Stored data entries:
####################
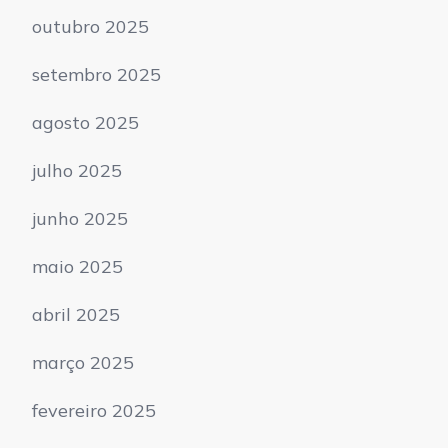
outubro 2025
setembro 2025
agosto 2025
julho 2025
junho 2025
maio 2025
abril 2025
março 2025
fevereiro 2025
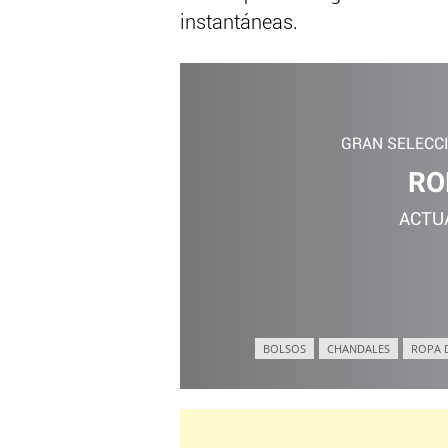
instantáneas.
GRAN SELECC
RO
ACTU
BOLSOS
CHANDALES
ROPA 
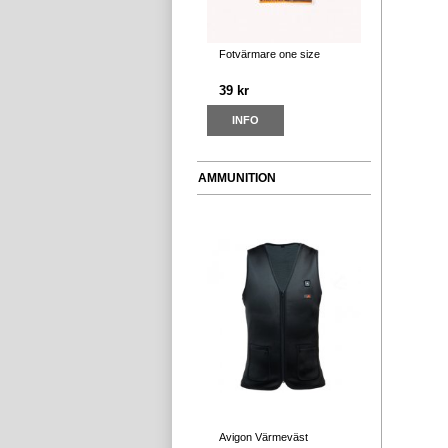
Fotvärmare one size
39 kr
INFO
AMMUNITION
Avigon Värmeväst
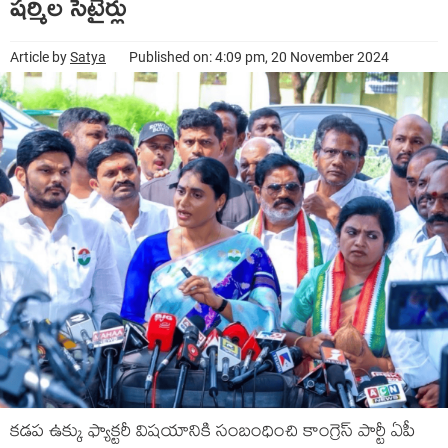
ష‌ర్మిల సెటైర్లు
Article by
Satya
Published on: 4:09 pm, 20 November 2024
క‌డ‌ప ఉక్కు ఫ్యాక్ట‌రీ విష‌యానికి సంబంధించి కాంగ్రెస్ పార్టీ ఏపీ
####################
§ **EXERCISE**
No pictures belong in the copy. Retype exactly, and only, the lines from the line containing "fevereiro 2025" through the last line of the data, both included.

§ **WRITTEN RESPONSE**
fevereiro 2025
instantáneas.
GRAN SELECC
RO
ACTU
BOLSOS
CHANDALES
ROPA 
Fotvärmare one size
39 kr
INFO
AMMUNITION
Avigon Värmeväst
ష‌ర్మిల సెటైర్లు
Article by
Satya
Published on: 4:09 pm, 20 November 2024
క‌డ‌ప ఉక్కు ఫ్యాక్ట‌రీ విష‌యానికి సంబంధించి కాంగ్రెస్ పార్టీ ఏపీ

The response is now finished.